Entrate in vigore le nuove norme dell'UE per garantire una migliore protezione ai viaggiatori

Dal primo luglio sono entrate in vigore le nuove norme che offrono ai viaggiatori una maggiore tutela dei loro diritti nell'acquisto di combinazioni di servizi turistici ( come ad esempio trasporto, alloggio, noleggio auto, visite guidate ).

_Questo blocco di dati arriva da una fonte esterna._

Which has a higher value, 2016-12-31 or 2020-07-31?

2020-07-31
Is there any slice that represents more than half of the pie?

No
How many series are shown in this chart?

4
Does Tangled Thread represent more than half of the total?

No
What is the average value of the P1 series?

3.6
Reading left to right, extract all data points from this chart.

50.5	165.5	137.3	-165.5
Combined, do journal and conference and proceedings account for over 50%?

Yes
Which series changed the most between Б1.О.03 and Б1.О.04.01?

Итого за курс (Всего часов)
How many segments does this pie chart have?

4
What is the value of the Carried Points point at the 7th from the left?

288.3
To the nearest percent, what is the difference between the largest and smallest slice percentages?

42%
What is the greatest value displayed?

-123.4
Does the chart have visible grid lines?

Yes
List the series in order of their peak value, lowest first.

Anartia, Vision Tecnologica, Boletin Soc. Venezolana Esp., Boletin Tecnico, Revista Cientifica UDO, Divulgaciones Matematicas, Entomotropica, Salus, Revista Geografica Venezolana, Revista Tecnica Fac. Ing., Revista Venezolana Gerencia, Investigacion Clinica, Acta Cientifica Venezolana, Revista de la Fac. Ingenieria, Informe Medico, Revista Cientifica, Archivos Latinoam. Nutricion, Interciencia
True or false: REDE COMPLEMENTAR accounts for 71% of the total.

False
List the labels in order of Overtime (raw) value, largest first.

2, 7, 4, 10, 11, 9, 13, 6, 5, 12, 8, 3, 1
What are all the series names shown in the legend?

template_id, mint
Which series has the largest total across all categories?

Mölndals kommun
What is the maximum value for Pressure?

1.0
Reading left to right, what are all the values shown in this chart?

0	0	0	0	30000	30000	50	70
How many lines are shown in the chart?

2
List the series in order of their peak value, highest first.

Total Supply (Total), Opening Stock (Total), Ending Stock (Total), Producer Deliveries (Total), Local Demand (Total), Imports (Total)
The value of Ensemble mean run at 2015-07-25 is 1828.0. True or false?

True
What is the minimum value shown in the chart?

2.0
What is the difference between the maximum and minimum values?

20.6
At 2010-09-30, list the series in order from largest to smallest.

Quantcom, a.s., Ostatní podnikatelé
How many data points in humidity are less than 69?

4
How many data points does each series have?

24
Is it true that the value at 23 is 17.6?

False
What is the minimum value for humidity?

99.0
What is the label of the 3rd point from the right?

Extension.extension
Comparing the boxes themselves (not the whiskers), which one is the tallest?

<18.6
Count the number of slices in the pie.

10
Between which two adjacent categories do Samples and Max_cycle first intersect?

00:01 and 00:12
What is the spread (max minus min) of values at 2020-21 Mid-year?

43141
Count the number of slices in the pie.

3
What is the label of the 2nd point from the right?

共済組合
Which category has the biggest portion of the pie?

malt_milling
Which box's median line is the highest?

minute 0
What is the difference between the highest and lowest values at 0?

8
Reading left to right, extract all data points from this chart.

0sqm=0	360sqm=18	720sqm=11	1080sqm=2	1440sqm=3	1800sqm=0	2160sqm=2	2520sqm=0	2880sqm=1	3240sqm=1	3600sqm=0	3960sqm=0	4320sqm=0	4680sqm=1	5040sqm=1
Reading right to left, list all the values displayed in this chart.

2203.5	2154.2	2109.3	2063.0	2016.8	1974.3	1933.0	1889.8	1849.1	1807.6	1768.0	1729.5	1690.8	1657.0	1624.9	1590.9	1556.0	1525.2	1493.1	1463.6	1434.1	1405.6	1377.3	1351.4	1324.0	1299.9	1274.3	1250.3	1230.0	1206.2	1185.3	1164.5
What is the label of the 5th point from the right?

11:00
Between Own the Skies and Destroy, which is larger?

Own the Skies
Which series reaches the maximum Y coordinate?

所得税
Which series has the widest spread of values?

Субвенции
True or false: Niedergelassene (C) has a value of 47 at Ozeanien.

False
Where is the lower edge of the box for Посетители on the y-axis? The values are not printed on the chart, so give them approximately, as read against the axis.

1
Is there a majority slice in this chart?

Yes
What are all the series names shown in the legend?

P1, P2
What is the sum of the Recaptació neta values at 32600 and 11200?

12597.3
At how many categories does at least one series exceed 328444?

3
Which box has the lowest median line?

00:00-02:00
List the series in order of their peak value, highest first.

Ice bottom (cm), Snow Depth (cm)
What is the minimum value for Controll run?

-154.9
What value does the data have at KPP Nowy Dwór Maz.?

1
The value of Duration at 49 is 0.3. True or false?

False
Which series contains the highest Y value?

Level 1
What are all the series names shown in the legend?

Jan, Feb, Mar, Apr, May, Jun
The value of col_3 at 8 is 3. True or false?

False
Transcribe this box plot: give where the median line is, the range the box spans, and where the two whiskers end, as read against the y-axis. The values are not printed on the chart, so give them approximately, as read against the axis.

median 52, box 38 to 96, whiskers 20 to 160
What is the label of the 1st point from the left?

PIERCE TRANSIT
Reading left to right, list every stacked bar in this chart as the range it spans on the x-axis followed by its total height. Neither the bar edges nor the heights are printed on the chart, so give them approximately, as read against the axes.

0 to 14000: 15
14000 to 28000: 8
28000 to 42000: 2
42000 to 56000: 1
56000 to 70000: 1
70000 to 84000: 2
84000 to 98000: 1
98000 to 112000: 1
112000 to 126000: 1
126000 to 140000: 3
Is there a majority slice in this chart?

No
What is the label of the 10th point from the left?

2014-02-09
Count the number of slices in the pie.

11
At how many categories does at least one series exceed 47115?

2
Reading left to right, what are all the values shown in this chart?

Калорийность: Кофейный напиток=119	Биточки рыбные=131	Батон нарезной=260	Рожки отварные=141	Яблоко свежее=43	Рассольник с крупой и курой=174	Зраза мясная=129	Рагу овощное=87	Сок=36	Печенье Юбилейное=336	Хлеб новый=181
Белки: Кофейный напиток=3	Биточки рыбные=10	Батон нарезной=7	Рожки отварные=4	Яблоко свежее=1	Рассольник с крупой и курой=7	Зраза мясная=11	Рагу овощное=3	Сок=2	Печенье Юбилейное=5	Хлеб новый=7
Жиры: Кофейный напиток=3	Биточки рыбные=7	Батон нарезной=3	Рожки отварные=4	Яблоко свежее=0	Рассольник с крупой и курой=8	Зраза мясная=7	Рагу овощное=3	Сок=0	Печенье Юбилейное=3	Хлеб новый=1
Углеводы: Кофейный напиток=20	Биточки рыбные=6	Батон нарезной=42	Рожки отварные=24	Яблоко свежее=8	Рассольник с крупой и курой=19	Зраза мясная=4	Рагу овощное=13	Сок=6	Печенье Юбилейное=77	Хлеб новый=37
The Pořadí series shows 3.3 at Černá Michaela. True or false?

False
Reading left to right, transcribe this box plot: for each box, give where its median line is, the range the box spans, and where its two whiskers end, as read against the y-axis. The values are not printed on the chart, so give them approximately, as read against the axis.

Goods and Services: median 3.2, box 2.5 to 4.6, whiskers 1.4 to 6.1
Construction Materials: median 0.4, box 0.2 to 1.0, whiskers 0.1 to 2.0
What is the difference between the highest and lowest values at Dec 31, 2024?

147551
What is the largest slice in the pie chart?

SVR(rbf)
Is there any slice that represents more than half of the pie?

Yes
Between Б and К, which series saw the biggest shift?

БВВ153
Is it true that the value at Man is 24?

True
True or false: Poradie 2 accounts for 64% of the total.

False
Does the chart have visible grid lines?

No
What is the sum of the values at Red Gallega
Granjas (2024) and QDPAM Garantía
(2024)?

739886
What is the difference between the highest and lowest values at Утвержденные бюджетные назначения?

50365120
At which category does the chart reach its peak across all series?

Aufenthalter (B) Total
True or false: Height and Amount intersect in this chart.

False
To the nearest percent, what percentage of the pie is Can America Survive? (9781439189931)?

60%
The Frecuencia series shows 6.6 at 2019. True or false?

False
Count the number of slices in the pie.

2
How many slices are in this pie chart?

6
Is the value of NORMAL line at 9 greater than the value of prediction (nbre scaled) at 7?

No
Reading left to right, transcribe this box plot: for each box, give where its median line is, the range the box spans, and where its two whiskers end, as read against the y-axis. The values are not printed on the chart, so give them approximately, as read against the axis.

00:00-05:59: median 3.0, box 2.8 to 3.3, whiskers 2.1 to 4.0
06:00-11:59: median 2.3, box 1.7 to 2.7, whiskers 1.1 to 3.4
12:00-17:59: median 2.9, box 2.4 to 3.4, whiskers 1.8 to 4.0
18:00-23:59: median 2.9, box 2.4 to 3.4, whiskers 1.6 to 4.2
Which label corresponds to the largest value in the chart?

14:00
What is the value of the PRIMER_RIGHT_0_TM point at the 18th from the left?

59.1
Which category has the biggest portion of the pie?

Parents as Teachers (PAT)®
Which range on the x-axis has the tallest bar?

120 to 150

Le nuove norme scaturiscono dalla proposta della Commissione di riforma della precedente direttiva dell'UE sui viaggi "tutto compreso" avanzata nel  luglio 2013,  adottata dal Parlamento Europeo e dagli stati membri nel  novembre 2015.
Le nuove norme riguardano sia i pacchetti “tutto compreso” che i “servizi turistici collegati” e saranno più vantaggiose per i consumatori grazie a:

  • informazioni più chiare per i viaggiatori: le imprese devono comunicare ai viaggiatori se offrono loro un pacchetto o un servizio turistico collegato e informarli dei loro diritti fondamentali attraverso moduli informativi standardizzati. Devono fornire informazioni chiare sulle caratteristiche e le specificità del pacchetto, sul suo prezzo e su eventuali costi supplementari;
  • rimborso e rimpatrio in caso di fallimento: le imprese che vendono pacchetti "tutto compreso" devono garantire una protezione in caso di insolvenza. Tale garanzia copre i rimborsi e il rimpatrio in caso di fallimento degli organizzatori e si applica anche ai servizi turistici collegati;
  • norme più chiare in materia di responsabilità: in caso di problemi il responsabile è l'organizzatore del pacchetto, indipendentemente da chi presta i servizi di viaggio;
  • diritti di annullamento potenziati: con le nuove norme, i viaggiatori possono annullare un pacchetto turistico per qualsiasi motivo, pagando un costo ragionevole. Possono annullare la propria vacanza gratuitamente qualora la loro destinazione diventi pericolosa, ad esempio a causa di conflitti o di calamità naturali o se il prezzo viene aumentato oltre l'8 % rispetto al prezzo iniziale;
  • alloggio nel caso in cui il viaggio di ritorno non possa essere effettuato: nel caso in cui non possano rientrare in tempo dalle loro vacanze "tutto compreso", ad esempio in caso di catastrofi naturali, ai viaggiatori viene assicurato un alloggio fino a tre notti. I pernottamenti supplementari sono coperti in linea con le pertinenti disposizioni in materia di diritti dei passeggeri;
  • assistenza ai viaggiatori: l'organizzatore del pacchetto turistico è tenuto inoltre a fornire assistenza ai viaggiatori in difficoltà comunicando, in particolare, le informazioni relative ai servizi sanitari e all'assistenza consolare.

 
Anche le imprese del settore beneficeranno delle nuove norme grazie a:

  • norme più chiare che rendono più facili le attività transfrontaliere: le imprese dovranno ora attenersi a un'unica serie di norme sui requisiti in materia di informazione, responsabilità e altri obblighi in tutta l'UE. Anche i regimi nazionali di protezione in caso di insolvenza sono ora riconosciuti in tutta l'UE. Queste misure permetteranno alle imprese di operare in tutta l'UE come se fossero nel proprio paese;
  • obblighi di informazione più moderni che non si basano più esclusivamente sugli opuscoli di viaggio, con conseguente risparmio per gli operatori stimato in circa 390 milioni di € l'anno;   

 
La Commissione esaminerà le modalità con cui le norme sono state recepite e vengono applicate negli Stati membri. Essa adotterà adeguate misure di follow-up, se necessario.